In fact, I come from a family of teachers and together we have over a century of experience in the classroom. My mom (Spanish, high school), my older brother (English, high school), my sister-in-law (first grade), and me (Social Studies, middle and high school). You can imagine what family gatherings are like —we talk shop! Everything from principals and superintendents to crayons and chalkboards.
My father, a salesman, loved reading books about history and politics. Every night at 6:30 he sat us down in front of the TV to watch the national news. Today, my little brother is the news anchorman at the local TV station. We laugh because his happy face is on the side of every city bus!
Being the middle child, I stand halfway between my parents. I have taught Social Studies (U.S. History, Civics, Current Events, World History, World Cultures, and World Geography) in every grade from 6 to 12.
Critical thinking
When I was in high school, my mother was my Spanish teacher. Was she a good teacher? You bet. Bless her heart, my senior year I scored an incredible 765 on the Spanish SAT. The funny thing was, in my native language (English) my score was 100 points lower!
"Wonder why . . ." I asked.
"Well, there is certainly a lot of reading, interpretation and analysis involved there," she explained.
"Can you teach thinking?"
"How do you mean?"
"Can one teach thinking?"
My mom did not think so.
Bloom's Taxonomy
Since then, our teaching world has undergone a dramatic change. Today, we use Bloom's taxonomy to teach critical thinking—and NO SUBJECT teaches more critical thinking than Social Studies. We have no choice; today's standardized tests are based on Bloom's taxonomy. On any one topic, they can ask a question in six different ways.
For example, some day soon, standardized tests in Social Studies are going to ask questions about the BP oil disaster in the Gulf of Mexico. Each question will be posed in six ways—requiring students to recall, interpret, apply, analyze, synthesize, and evaluate.
Lessons in our workbooks
The beauty of Bloom's taxonomy is that you can teach thinking in an organized way—a skill that will benefit students not only on standardized tests, but for LIFE.
For this reason, at Performance Education we have designed workbooks in which every lesson is based on Bloom's taxonomy. Every textbook company makes that claim, but we actually do. In fact, we provide a grand variety of exercises based on Bloom's taxonomy. My personal favorite is called "Bloom!" — students take one major concept and walk it through all six steps of Bloom's taxonomy.

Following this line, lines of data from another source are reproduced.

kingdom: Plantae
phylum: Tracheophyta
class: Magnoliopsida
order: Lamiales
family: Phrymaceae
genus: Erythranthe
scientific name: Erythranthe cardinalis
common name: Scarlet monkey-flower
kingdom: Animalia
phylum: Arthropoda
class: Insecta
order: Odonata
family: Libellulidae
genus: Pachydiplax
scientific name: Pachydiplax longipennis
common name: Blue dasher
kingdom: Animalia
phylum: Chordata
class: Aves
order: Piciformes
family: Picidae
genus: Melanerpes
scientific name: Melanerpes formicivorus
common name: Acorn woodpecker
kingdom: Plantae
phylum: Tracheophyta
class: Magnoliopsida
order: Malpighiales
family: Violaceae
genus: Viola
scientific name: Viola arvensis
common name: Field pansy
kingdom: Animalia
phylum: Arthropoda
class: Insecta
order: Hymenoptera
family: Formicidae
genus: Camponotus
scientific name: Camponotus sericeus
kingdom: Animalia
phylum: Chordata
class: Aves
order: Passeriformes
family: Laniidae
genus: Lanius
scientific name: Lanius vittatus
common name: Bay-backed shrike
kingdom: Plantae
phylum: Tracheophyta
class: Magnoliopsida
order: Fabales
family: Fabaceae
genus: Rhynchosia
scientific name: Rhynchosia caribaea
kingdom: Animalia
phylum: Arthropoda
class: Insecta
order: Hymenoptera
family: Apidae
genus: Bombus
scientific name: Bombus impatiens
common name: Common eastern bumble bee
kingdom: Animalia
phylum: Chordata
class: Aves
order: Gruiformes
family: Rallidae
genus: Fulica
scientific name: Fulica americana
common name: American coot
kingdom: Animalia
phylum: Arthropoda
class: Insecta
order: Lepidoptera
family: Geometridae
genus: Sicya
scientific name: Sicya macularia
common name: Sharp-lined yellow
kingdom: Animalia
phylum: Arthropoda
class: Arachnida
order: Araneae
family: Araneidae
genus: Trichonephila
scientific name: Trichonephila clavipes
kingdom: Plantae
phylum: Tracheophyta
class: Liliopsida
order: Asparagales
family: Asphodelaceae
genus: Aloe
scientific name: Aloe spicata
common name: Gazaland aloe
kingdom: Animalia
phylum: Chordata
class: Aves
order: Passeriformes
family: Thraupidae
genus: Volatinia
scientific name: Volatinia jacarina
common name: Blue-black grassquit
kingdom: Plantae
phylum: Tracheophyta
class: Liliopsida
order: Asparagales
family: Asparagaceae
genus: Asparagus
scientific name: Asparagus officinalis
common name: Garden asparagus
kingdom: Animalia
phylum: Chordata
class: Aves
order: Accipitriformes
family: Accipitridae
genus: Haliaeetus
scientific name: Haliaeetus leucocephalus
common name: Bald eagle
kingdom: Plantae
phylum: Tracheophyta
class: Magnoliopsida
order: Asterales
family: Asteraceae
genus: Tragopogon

As my mother would say: "It is the ultimate MODEL for critical thinking."




Comments (1 Comment)
My mother-in-law was a public school teacher for 30 years and now both of my children want to be teachers (my son is a junior in college so it’s likely he WILL be). I love this post because it reminds me of the teachers I had who taught me to think; these are the teachers I remember as the best and who had a lasting impact on my life. Thanks for sharing this.